> **ACTIVITY**
After finding the line containing "candle: none [293,238,334,278]" below, please output that line and each following one through the line containing "plate: none [388,324,496,375]", exactly as written.

> **THE DATA**

/---

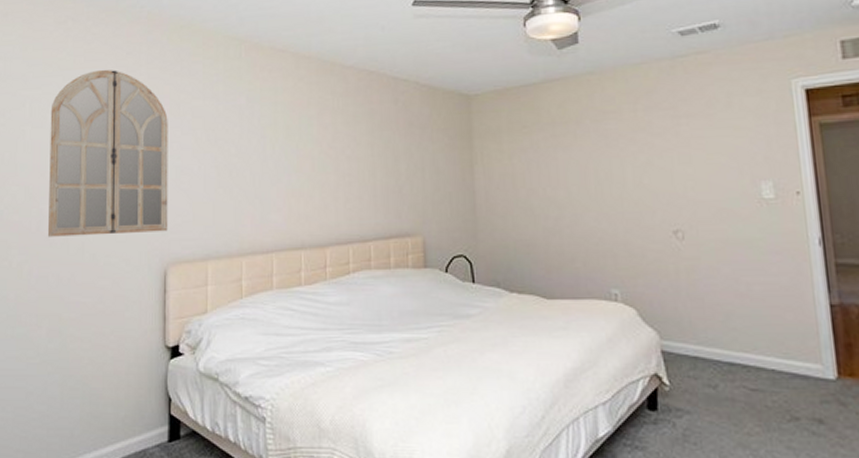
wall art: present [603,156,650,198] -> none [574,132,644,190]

\---
/---

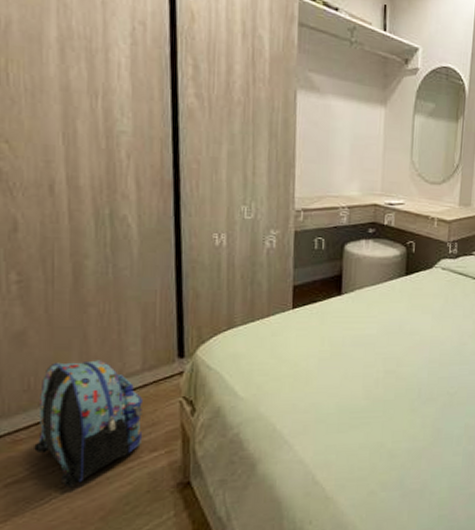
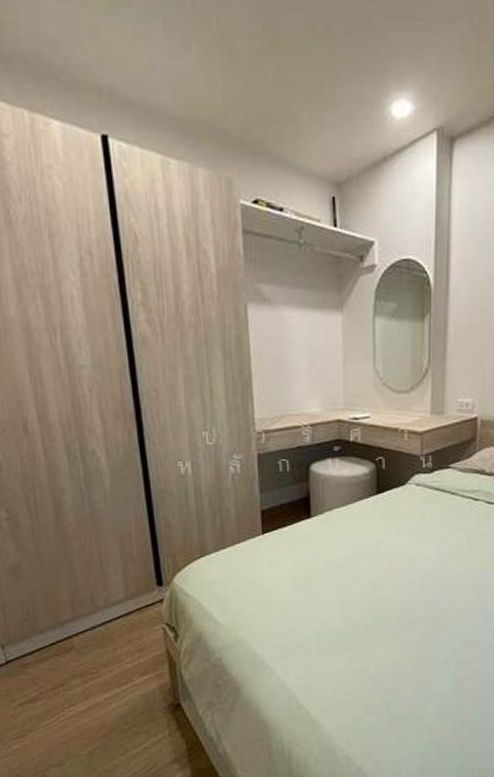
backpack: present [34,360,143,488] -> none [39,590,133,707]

\---
/---

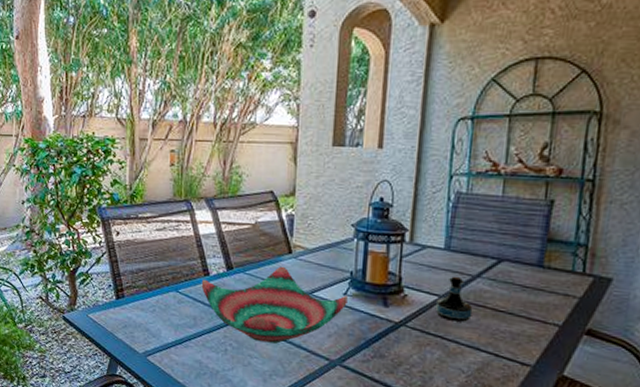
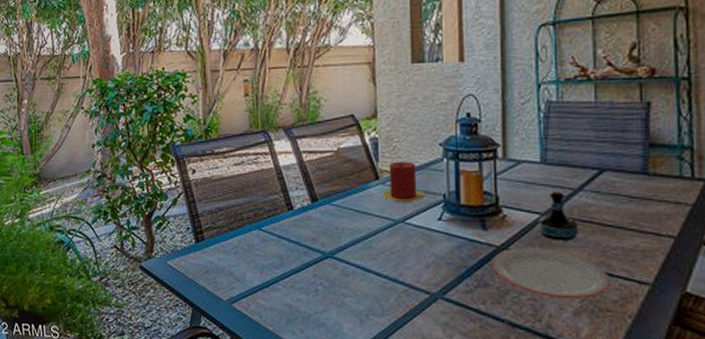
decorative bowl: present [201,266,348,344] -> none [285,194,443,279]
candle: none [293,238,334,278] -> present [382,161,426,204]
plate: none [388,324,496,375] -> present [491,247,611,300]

\---

> **ANSWER TO THE EXERCISE**
candle: none [293,238,334,278] -> present [382,161,426,204]
plate: none [388,324,496,375] -> present [491,247,611,300]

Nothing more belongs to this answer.